Yeni dönemin İl Genel Meclisi toplantısını ilk kez izledim. CHP’li ve MHP’li üyelerde, “kabus dolu” beş yılın rövanşını almış olmaktan / iktidarda olmaktan kaynaklanan ruh dinginliği ve kendine güven duygusu hemen fark ediliyor.
“Koalisyon’dan koltuk operasyonu
Geçen hafta, CHP Grup Başkanı İlhan Buğdaycı bana CHP’nin MHP’nin ve AKP’nin Grup odalarını göstermişti.
CHP ve MHP grup odalarında EVKUR’dan alınmış sandalyeler; AKP Grubu odasında lüks denecek koltuklar vardı. “CHP-MHP Koalisyonu”nun ilk icraatı, bir operasyon düzenleyerek, söz konusu eşitsizliği ortadan kaldırmak olmuş. Operasyon sonunda, bütün grup odaları tek tip sandalyelere kavuşturulmuş.
Meclis’teki eşitsizlik derseniz, “CHP-MHP Koalisyonu” lehine giderilmiş. Gündeme getirilen konularda olduğu gibi, alınan ya da alınacak kararlarda da, CHP ve MHP’liler ilke olarak birlikte davranmaya karar vermiş görünüyorlar.
Koltuk konusundaki eşitsizlik Meclis Salonu dışında giderilmiş olabilir.

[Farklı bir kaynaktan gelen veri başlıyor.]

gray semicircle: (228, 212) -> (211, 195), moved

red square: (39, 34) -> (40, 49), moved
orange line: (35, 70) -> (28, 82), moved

Ancak, Meclis Salonu’nda bulunan koltuklardan, Meclis Üyelerine “layık görülen”lerle Basın mensuplarına “reva görülen”ler arasında dağ kadar fark var. Meclis üyelerinin koltukları tekerlekli; Basın mensuplarına ayrılan koltukları ise çabalat çabalatabilirsen. Sağa sola hareket etmek istediğinizde koltukları kaldırmak zorunda kalıyorsunuz. Bel fıtığınız filan varsa vay halinize…

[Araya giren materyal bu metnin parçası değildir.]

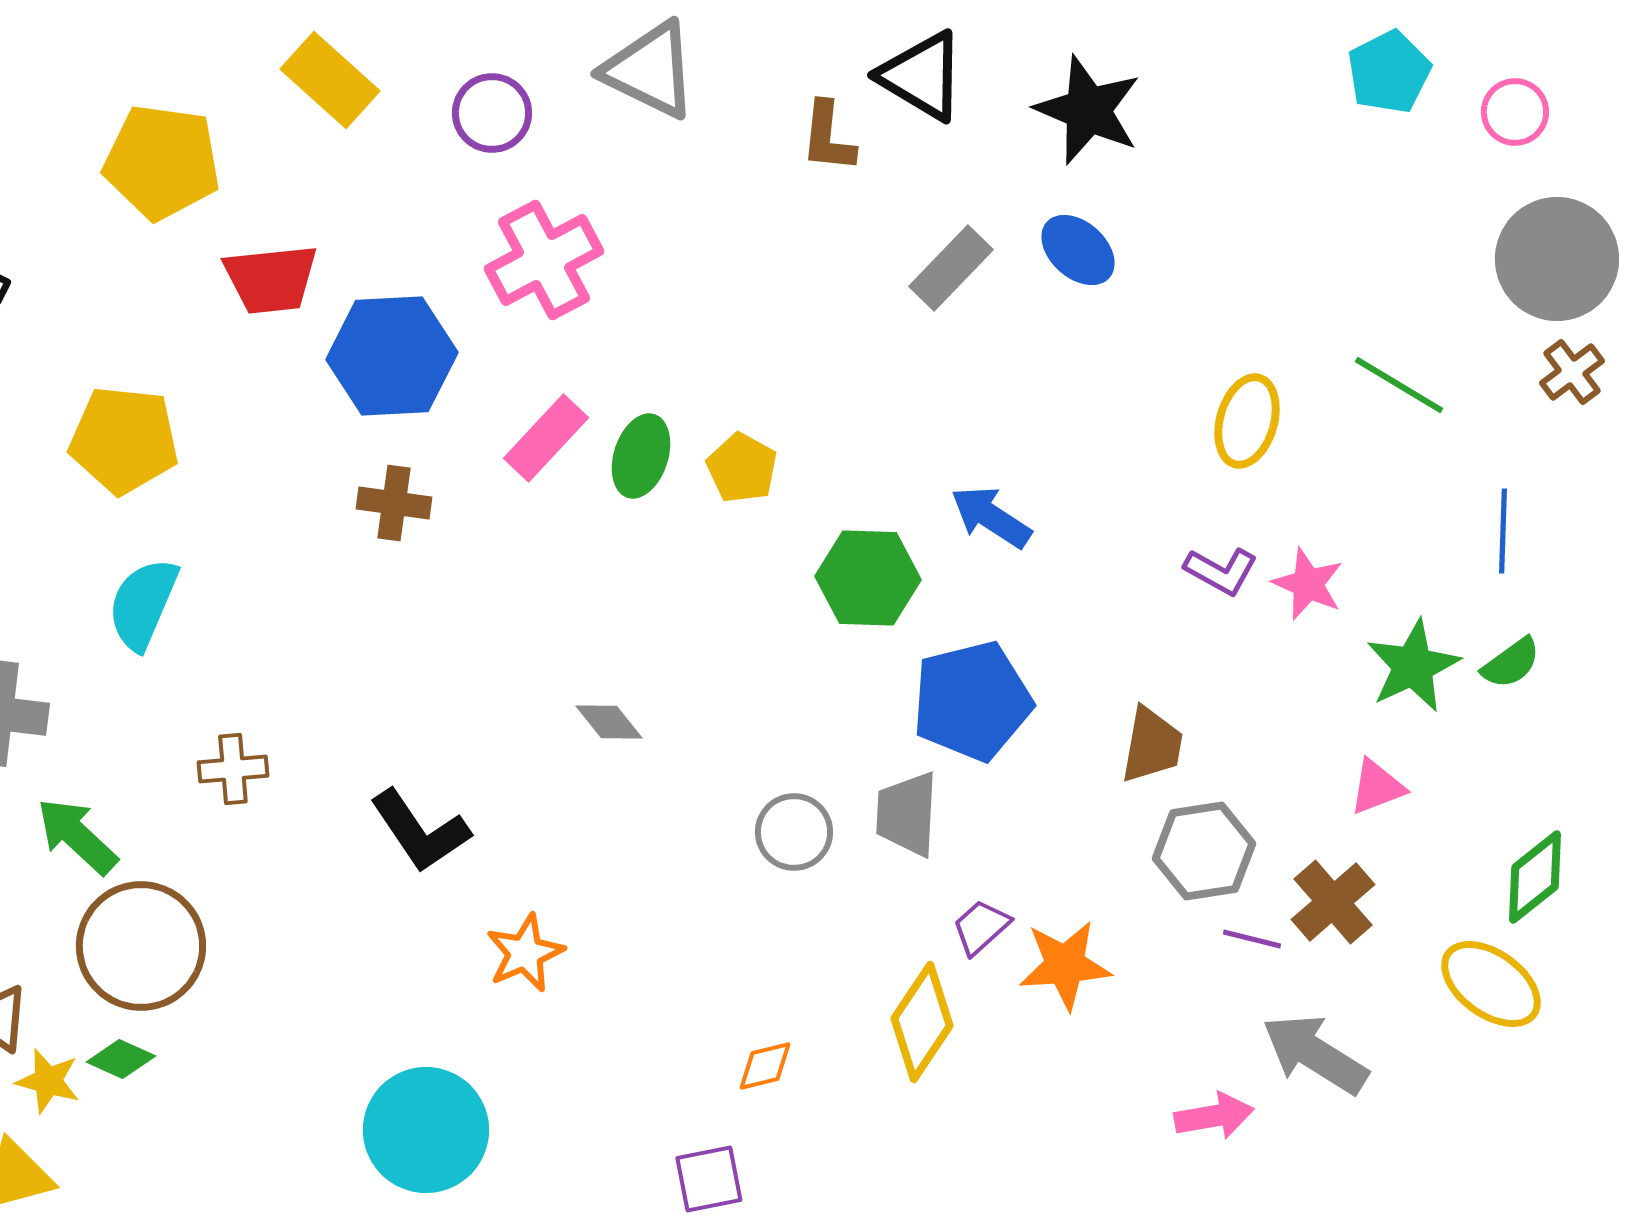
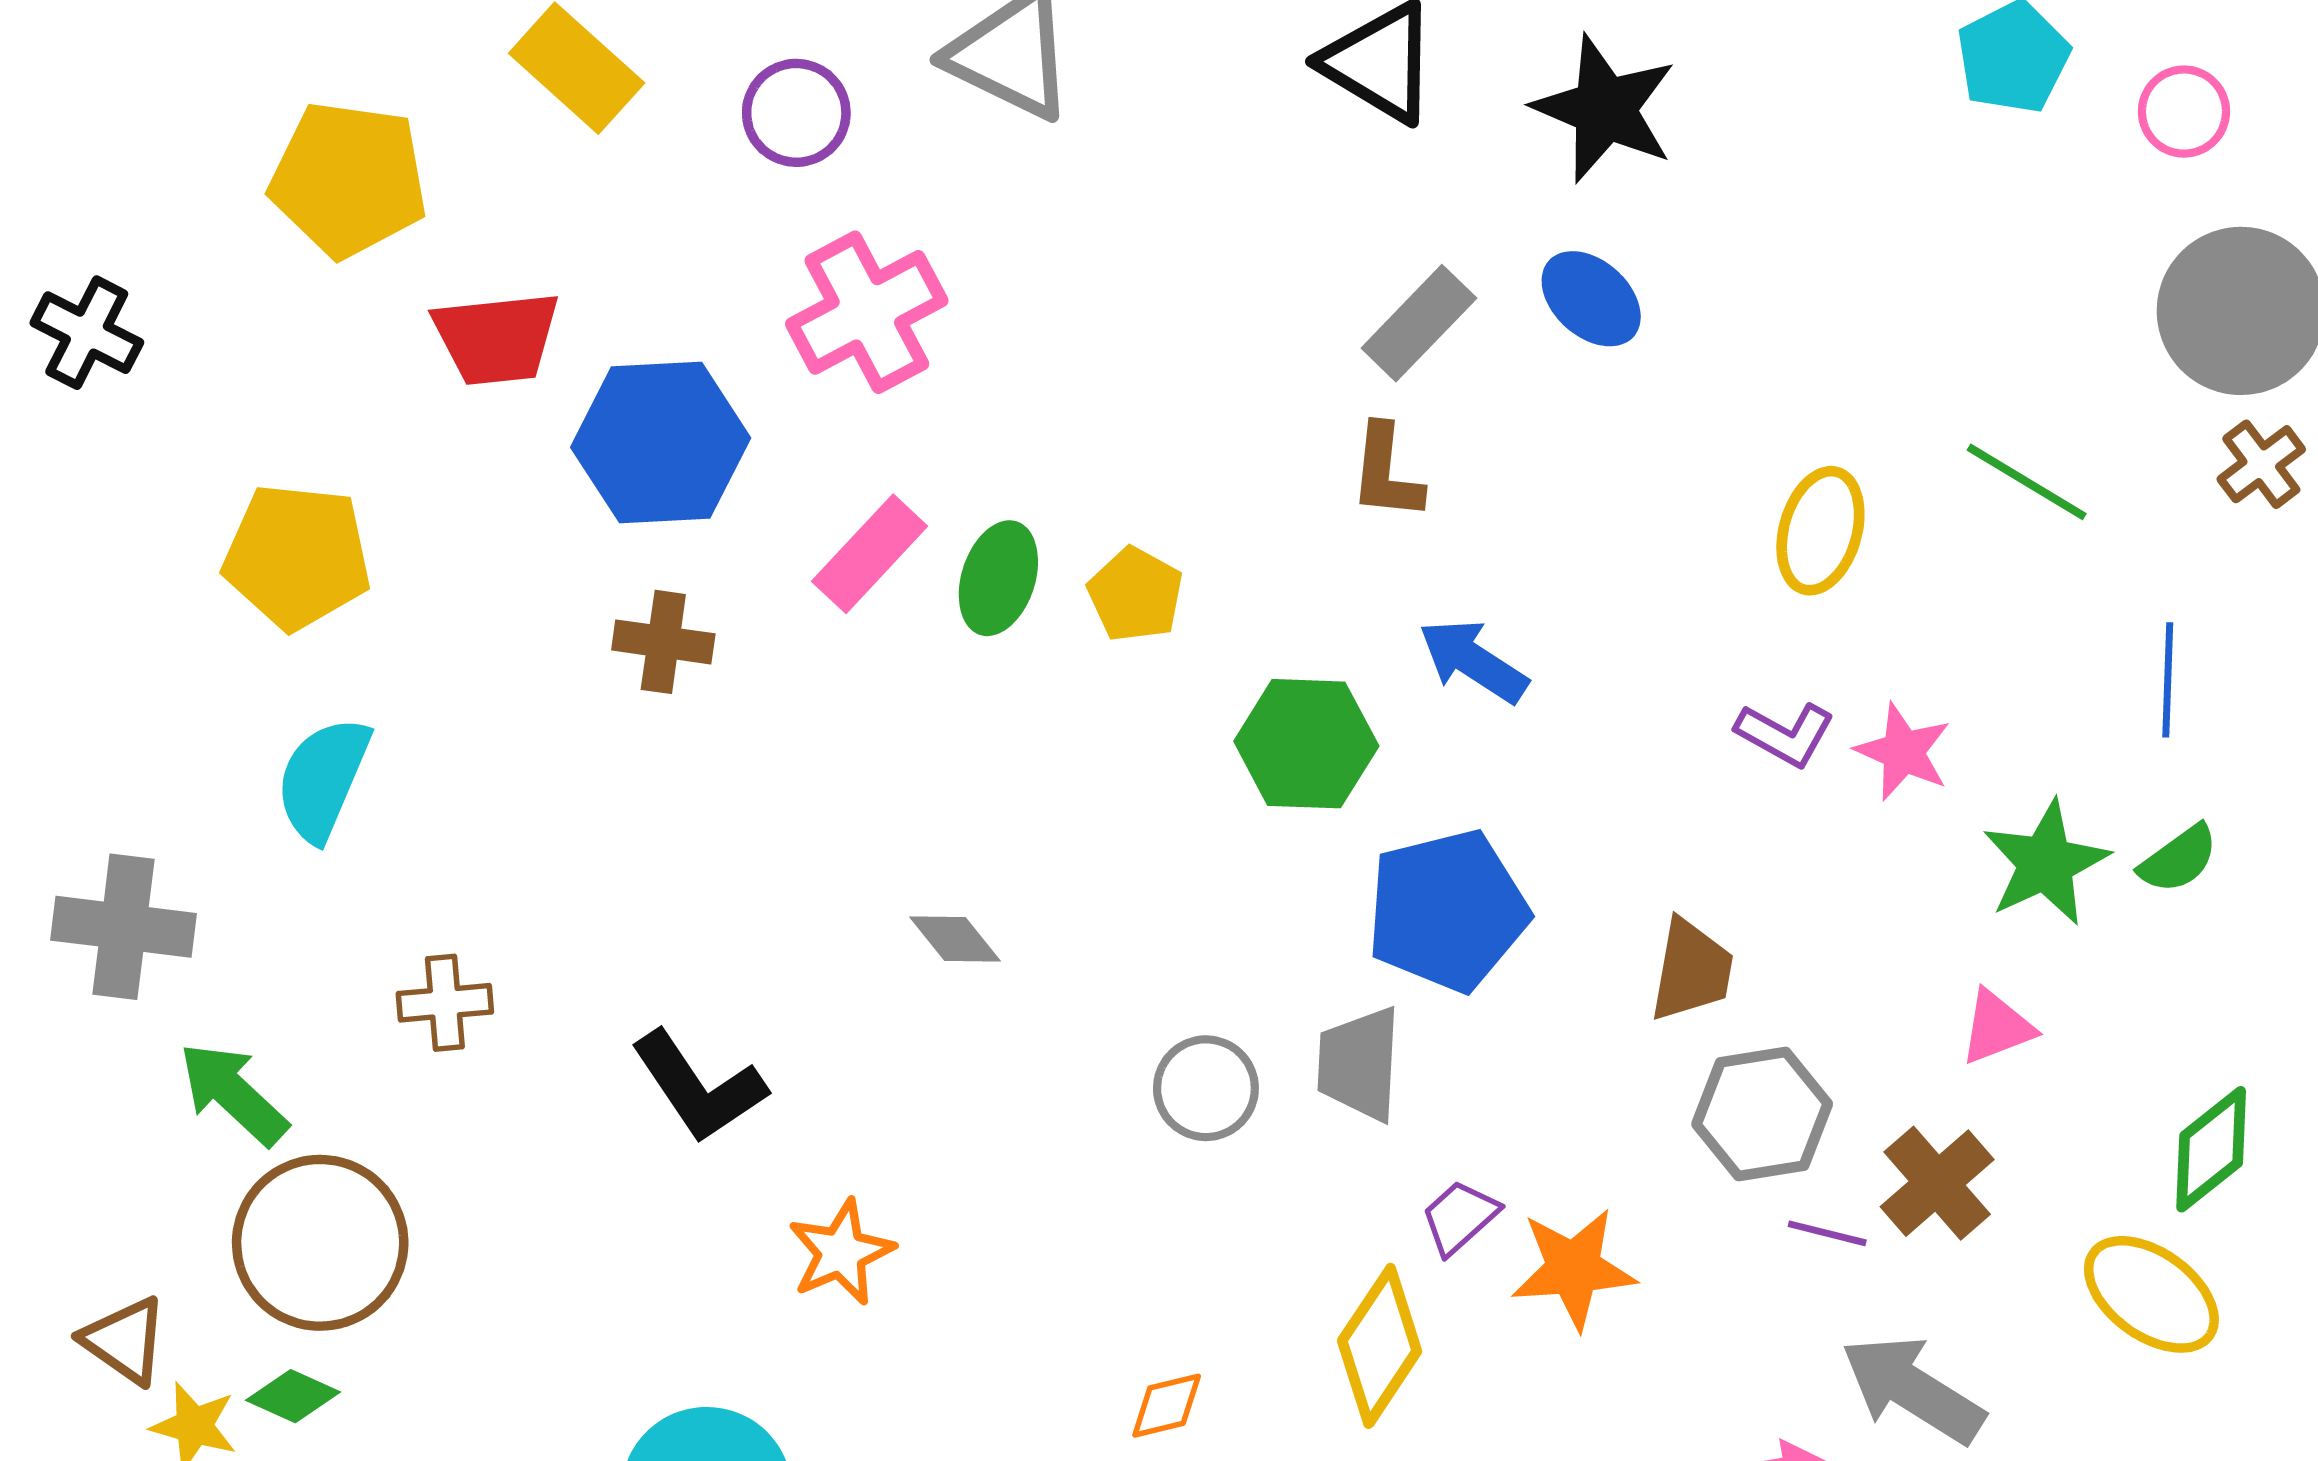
brown L-shape: (828, 137) -> (1386, 472), moved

Böyle söyledik diye İl Genel Meclisi’nin, İlimizin bu en yüce kurumunun toplantı salonunun öyle konforlu filan olduğunu sanmayın. Meclis Salonu kalabalık bir talebe grubunun sığdırıldığı büyükçe bir sınıfı andırıyor. Toplantı esnasında salona dışardan gelen birinin ilk tepkisi “öfff, fena kokuyor” şeklinde oluyor.
Muratpaşa ve Kepez Meclis Salonlarında da toplantı izledik. Bu iki ilçe belediyemizin Meclis Salonları İl Genel Meclisi’ninkiyle karşılaştırıldığında epey aristokrat kaçıyor.

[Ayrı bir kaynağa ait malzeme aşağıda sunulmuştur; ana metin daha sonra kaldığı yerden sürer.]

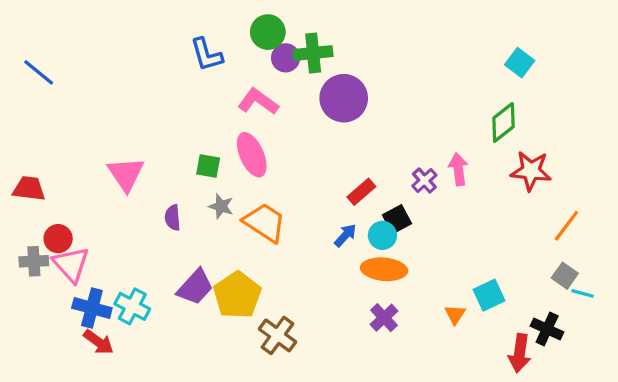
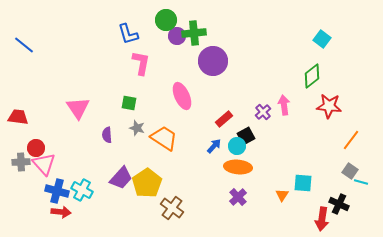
pink L-shape: (258, 101) -> (141, 63), moved, turned 65
pink ellipse: (252, 155) -> (182, 96), moved
cyan square: (489, 295) -> (303, 183), turned 30
red arrow: (98, 342) -> (61, 212), turned -30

Büyükşehir Meclisi bir tür gösteri şeklinde izlendiğinden salondaki konfordan daha çok izleyiciyi salonun aurası ilgilendiriyor.
Erkekler meclisine kadınsız demokrasi
Belediye Meclis Üyelerimiz arasında da yarı kentli yarı kasabalı yarı köylü tipler olsa da İl Genel Meclisi’nde bu tipler Belediye Meclislerinin aksine Mecliste çoğunluğu oluşturuyor.
Pehlivan enseli, Yahya Kemal gövdeli, XXXXLLLL beden insan irileri arasında üç kadın üye sırıtıp kalıyor: Songül Başkaya, Gülay Bolatay ve Gülsüm Özer, kocaman dağlar arasında kaybolup gitmiş küçücük bir ovayı andırıyor. Üç kadın üyenin üçü de CHP’li. Amacımız kara mizah yapmak olsaydı bu durumun CHP açısından gurur verici olduğunu söyleyebilirdik. Atatürk’ün Türk Kadını’na seçme seçilme hakkını modern demokrasinin simgesi haline gelmiş ülkelerden önce vermiş olmasıyla ne kadar övünürseniz övünün, bu durum sadece yerel demokrasimiz açısından değil, kadınlar açısından da yüz kızartıcı. 75 Meclis Üyesinin 72’si erkek sadece 3’ü kadınsa ve de bu manzara “turizmin başkenti” “dünya kenti” “dünya markası” denilen bir kente aitse varın siz gerisini düşünün.
Manzara hepten kötü sayılmaz
Bizim oralarda “Gündoğmuşlunun katır kovalaması” diye bir tabir var. Hızlı konuşanlar, “biraz yavaş, nedir bu, Gündoğmuşlu’nun katır kovaladığı gibi” diye uyarılır. Uyarılan konuşmacı uyarıyı aldıktan sonra yavaş konuşmaya başlar. Belediye Meclislerinde gündem maddelerini olduğu gibi kararları “Gündoğmuşlunun katır kovaladığı gibi” okuyorlar. İl Genel Meclisi’nde bu işi yapan arkadaşlarımızı dinlediğinizde Mesut Yılmaz konuşuyor sanırsınız. Meclis Üyeleri için bu şekildeki bir okuma ne tür duygulara neden olur bilemeyiz ama gazetecilerin durumu yadırgayacağından söz etmek doğru olmaz.
İl Genel Meclisi’nde yine de her şey kaygı verici değil. Kırsal alanla ilgili sorunlar daha somut, terazinin hangi kefesinde tartılacağı daha çok fark edilir nitelikte; kararların alınmasında siyaset kaygısı memleket hizmeti yanında ikinci plana düşebiliyor.
CHP Grup Başkanı İlhan Buğdaycı’nın sözünü ettiği lokal toplantılar, “yerinde tespit yerinde hizmet” anlayışı, bu konudaki umutlarımızı daha da artırıyor.